Travellers in the capital and the south east also complained the most about their ticket prices, with satisfaction levels standing at 43% compared to 61% regionally. For both Virgin’s West Coast and East Coast franchises, satisfaction ratings for value for money fell by five percentage points.

But the steepest falls across most factors were experienced by Gatwick Express. Overall satisfaction with the operator fell by eight percentage points compared with autumn 2014, satisfaction with its punctuality and reliability (which has the biggest impact on overall satisfaction) dropped by a staggering 12% and happiness with service capacity decreased by 9%. This was based on a relatively small passenger sample, however.

Gatwick Express’s operator, Govia Thameslink Railway (GTR), had already absorbed Southern and Great Northern at the time of the survey, having become the largest single UK franchise from July.
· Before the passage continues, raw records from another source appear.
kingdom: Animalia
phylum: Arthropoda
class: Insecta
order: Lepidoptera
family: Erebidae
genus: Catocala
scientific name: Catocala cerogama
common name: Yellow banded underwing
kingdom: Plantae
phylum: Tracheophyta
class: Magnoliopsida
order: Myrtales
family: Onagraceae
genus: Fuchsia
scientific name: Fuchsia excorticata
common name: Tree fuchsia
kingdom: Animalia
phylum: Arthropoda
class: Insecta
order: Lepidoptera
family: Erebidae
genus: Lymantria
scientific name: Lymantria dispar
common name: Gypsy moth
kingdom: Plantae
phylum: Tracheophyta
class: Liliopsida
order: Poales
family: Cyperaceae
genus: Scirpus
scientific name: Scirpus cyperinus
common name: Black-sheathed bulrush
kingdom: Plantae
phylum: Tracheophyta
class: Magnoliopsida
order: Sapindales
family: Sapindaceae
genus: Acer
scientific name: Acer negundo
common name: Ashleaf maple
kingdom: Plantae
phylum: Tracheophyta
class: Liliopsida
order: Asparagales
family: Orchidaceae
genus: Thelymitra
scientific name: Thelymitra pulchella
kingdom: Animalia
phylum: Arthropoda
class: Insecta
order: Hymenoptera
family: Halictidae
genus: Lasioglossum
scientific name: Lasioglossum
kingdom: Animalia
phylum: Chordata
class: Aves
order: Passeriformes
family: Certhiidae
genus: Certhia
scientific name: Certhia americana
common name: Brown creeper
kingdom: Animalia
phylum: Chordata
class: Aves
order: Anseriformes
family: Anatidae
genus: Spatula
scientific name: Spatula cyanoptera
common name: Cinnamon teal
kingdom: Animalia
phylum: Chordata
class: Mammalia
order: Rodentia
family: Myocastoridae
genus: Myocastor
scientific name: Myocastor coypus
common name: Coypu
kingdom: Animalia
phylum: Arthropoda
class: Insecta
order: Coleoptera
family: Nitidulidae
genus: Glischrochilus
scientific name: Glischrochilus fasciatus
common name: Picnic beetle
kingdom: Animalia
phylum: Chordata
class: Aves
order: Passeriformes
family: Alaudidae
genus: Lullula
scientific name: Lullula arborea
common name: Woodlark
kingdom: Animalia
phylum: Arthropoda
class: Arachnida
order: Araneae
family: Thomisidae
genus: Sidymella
The TOC’s four separate arms, which also include Thameslink and Great Northern, had some of the worst satisfaction figures overall, following on from similar findings in Network Rail’s and the ORR’s performance indicators.

Govia’s spokesperson said the operator will “redouble” its efforts with Network Rail to improve punctuality, “with Network Rail making track, signalling and other systems more dependable and GTR bringing in new, more reliable trains this spring and still more drivers”.

A Network Rail spokesman also told the Evening Standard that the organisation is “working very hard” on the reliability of its equipment.

“However, the very busy nature of the railway in Kent and south London in particular means that the impact of any problems is far greater than in the past and lasts longer,” he added.

Jacqueline Starr, managing director of customer experience at the Rail Delivery Group, also recognised that there is “more to do” to keep improving despite the higher national passenger satisfaction figure.

Transport Focus has published an interactive tool to make it easy to interrogate the NRPS data.

(Top image c. Gareth Fuller, PA Wire)


Huguenot   27/01/2016 at 20:27

Typical of GTR to blame bridge strikes and Network Rail for their abominable performance. And how they have the gall to say that they are brining in "still more drivers"! The fact is that in order to operate their published timetable, especially at weekends, GTR is dependent on voluntary rest-day working, and if they don't volunteer the trains don't run. What a way to run a railway.